■ REQUIREMENT
Set down each record exactly as written.

(Collected data entries)
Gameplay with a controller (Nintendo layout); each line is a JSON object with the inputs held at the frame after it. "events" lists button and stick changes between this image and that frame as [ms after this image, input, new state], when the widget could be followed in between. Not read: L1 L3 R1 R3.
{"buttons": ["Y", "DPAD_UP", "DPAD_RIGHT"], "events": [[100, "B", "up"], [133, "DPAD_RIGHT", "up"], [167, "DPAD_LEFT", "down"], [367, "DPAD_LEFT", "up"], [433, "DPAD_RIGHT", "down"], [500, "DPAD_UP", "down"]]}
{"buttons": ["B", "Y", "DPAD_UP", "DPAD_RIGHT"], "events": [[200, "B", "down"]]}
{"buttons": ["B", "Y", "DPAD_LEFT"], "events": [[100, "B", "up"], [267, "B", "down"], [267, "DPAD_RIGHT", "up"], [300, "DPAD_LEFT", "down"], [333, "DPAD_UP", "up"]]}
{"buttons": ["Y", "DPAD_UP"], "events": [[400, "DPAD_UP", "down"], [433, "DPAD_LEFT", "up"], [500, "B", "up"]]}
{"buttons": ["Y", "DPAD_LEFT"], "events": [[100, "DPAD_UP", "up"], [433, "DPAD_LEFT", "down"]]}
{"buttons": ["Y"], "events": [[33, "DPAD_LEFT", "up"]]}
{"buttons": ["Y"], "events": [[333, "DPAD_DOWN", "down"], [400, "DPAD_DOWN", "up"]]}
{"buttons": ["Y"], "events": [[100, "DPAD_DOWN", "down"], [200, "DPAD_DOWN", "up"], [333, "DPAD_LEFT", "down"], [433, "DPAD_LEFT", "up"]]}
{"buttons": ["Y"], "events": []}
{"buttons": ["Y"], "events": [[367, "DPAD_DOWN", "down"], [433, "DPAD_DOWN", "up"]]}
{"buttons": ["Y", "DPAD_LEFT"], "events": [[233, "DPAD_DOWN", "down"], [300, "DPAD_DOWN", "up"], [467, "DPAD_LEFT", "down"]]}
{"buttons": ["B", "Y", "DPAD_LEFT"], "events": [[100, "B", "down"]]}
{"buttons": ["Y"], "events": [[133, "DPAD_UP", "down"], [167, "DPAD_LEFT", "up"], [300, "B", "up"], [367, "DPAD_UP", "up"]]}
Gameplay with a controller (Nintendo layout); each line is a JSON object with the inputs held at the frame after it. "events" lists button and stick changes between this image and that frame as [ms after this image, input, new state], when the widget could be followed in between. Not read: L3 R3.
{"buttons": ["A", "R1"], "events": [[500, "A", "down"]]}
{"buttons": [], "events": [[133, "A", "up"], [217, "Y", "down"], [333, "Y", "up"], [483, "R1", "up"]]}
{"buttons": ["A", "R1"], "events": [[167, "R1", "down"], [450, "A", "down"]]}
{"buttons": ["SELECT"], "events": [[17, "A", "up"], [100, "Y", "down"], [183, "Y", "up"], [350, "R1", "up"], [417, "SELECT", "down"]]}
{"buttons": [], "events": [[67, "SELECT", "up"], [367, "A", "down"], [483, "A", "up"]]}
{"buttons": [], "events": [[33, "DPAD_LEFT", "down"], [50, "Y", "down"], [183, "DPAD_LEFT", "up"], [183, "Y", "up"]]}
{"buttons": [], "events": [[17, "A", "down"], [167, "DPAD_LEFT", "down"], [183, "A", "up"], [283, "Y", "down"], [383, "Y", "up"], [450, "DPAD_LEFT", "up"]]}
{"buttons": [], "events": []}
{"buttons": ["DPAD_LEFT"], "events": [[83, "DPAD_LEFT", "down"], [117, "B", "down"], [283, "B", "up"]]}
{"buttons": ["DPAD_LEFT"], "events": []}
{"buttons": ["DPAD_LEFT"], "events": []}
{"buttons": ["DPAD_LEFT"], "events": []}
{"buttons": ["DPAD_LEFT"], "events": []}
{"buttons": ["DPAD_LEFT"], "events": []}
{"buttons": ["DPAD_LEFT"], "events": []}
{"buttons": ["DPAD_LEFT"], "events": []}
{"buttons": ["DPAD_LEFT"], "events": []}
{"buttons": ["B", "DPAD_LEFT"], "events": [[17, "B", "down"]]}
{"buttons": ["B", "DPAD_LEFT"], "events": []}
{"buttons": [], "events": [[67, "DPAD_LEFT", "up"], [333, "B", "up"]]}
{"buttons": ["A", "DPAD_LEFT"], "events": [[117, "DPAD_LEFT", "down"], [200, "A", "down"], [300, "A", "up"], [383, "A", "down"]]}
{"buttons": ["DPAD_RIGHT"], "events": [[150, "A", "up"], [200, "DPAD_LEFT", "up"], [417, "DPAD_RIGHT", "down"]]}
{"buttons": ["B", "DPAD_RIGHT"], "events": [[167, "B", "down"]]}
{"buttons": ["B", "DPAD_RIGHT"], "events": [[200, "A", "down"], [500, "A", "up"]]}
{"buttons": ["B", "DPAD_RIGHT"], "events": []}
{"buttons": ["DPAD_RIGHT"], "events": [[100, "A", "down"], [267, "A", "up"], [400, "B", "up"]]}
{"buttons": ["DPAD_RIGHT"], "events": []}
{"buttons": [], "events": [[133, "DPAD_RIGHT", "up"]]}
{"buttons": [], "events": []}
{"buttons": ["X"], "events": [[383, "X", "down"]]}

■ EXERCISE RESULT
Gameplay with a controller (Nintendo layout); each line is a JSON object with the inputs held at the frame after it. "events" lists button and stick changes between this image and that frame as [ms after this image, input, new state], when the widget could be followed in between. Not read: L1 L3 R1 R3.
{"buttons": ["Y", "DPAD_UP", "DPAD_RIGHT"], "events": [[100, "B", "up"], [133, "DPAD_RIGHT", "up"], [167, "DPAD_LEFT", "down"], [367, "DPAD_LEFT", "up"], [433, "DPAD_RIGHT", "down"], [500, "DPAD_UP", "down"]]}
{"buttons": ["B", "Y", "DPAD_UP", "DPAD_RIGHT"], "events": [[200, "B", "down"]]}
{"buttons": ["B", "Y", "DPAD_LEFT"], "events": [[100, "B", "up"], [267, "B", "down"], [267, "DPAD_RIGHT", "up"], [300, "DPAD_LEFT", "down"], [333, "DPAD_UP", "up"]]}
{"buttons": ["Y", "DPAD_UP"], "events": [[400, "DPAD_UP", "down"], [433, "DPAD_LEFT", "up"], [500, "B", "up"]]}
{"buttons": ["Y", "DPAD_LEFT"], "events": [[100, "DPAD_UP", "up"], [433, "DPAD_LEFT", "down"]]}
{"buttons": ["Y"], "events": [[33, "DPAD_LEFT", "up"]]}
{"buttons": ["Y"], "events": [[333, "DPAD_DOWN", "down"], [400, "DPAD_DOWN", "up"]]}
{"buttons": ["Y"], "events": [[100, "DPAD_DOWN", "down"], [200, "DPAD_DOWN", "up"], [333, "DPAD_LEFT", "down"], [433, "DPAD_LEFT", "up"]]}
{"buttons": ["Y"], "events": []}
{"buttons": ["Y"], "events": [[367, "DPAD_DOWN", "down"], [433, "DPAD_DOWN", "up"]]}
{"buttons": ["Y", "DPAD_LEFT"], "events": [[233, "DPAD_DOWN", "down"], [300, "DPAD_DOWN", "up"], [467, "DPAD_LEFT", "down"]]}
{"buttons": ["B", "Y", "DPAD_LEFT"], "events": [[100, "B", "down"]]}
{"buttons": ["Y"], "events": [[133, "DPAD_UP", "down"], [167, "DPAD_LEFT", "up"], [300, "B", "up"], [367, "DPAD_UP", "up"]]}
Gameplay with a controller (Nintendo layout); each line is a JSON object with the inputs held at the frame after it. "events" lists button and stick changes between this image and that frame as [ms after this image, input, new state], when the widget could be followed in between. Not read: L3 R3.
{"buttons": ["A", "R1"], "events": [[500, "A", "down"]]}
{"buttons": [], "events": [[133, "A", "up"], [217, "Y", "down"], [333, "Y", "up"], [483, "R1", "up"]]}
{"buttons": ["A", "R1"], "events": [[167, "R1", "down"], [450, "A", "down"]]}
{"buttons": ["SELECT"], "events": [[17, "A", "up"], [100, "Y", "down"], [183, "Y", "up"], [350, "R1", "up"], [417, "SELECT", "down"]]}
{"buttons": [], "events": [[67, "SELECT", "up"], [367, "A", "down"], [483, "A", "up"]]}
{"buttons": [], "events": [[33, "DPAD_LEFT", "down"], [50, "Y", "down"], [183, "DPAD_LEFT", "up"], [183, "Y", "up"]]}
{"buttons": [], "events": [[17, "A", "down"], [167, "DPAD_LEFT", "down"], [183, "A", "up"], [283, "Y", "down"], [383, "Y", "up"], [450, "DPAD_LEFT", "up"]]}
{"buttons": [], "events": []}
{"buttons": ["DPAD_LEFT"], "events": [[83, "DPAD_LEFT", "down"], [117, "B", "down"], [283, "B", "up"]]}
{"buttons": ["DPAD_LEFT"], "events": []}
{"buttons": ["DPAD_LEFT"], "events": []}
{"buttons": ["DPAD_LEFT"], "events": []}
{"buttons": ["DPAD_LEFT"], "events": []}
{"buttons": ["DPAD_LEFT"], "events": []}
{"buttons": ["DPAD_LEFT"], "events": []}
{"buttons": ["DPAD_LEFT"], "events": []}
{"buttons": ["DPAD_LEFT"], "events": []}
{"buttons": ["B", "DPAD_LEFT"], "events": [[17, "B", "down"]]}
{"buttons": ["B", "DPAD_LEFT"], "events": []}
{"buttons": [], "events": [[67, "DPAD_LEFT", "up"], [333, "B", "up"]]}
{"buttons": ["A", "DPAD_LEFT"], "events": [[117, "DPAD_LEFT", "down"], [200, "A", "down"], [300, "A", "up"], [383, "A", "down"]]}
{"buttons": ["DPAD_RIGHT"], "events": [[150, "A", "up"], [200, "DPAD_LEFT", "up"], [417, "DPAD_RIGHT", "down"]]}
{"buttons": ["B", "DPAD_RIGHT"], "events": [[167, "B", "down"]]}
{"buttons": ["B", "DPAD_RIGHT"], "events": [[200, "A", "down"], [500, "A", "up"]]}
{"buttons": ["B", "DPAD_RIGHT"], "events": []}
{"buttons": ["DPAD_RIGHT"], "events": [[100, "A", "down"], [267, "A", "up"], [400, "B", "up"]]}
{"buttons": ["DPAD_RIGHT"], "events": []}
{"buttons": [], "events": [[133, "DPAD_RIGHT", "up"]]}
{"buttons": [], "events": []}
{"buttons": ["X"], "events": [[383, "X", "down"]]}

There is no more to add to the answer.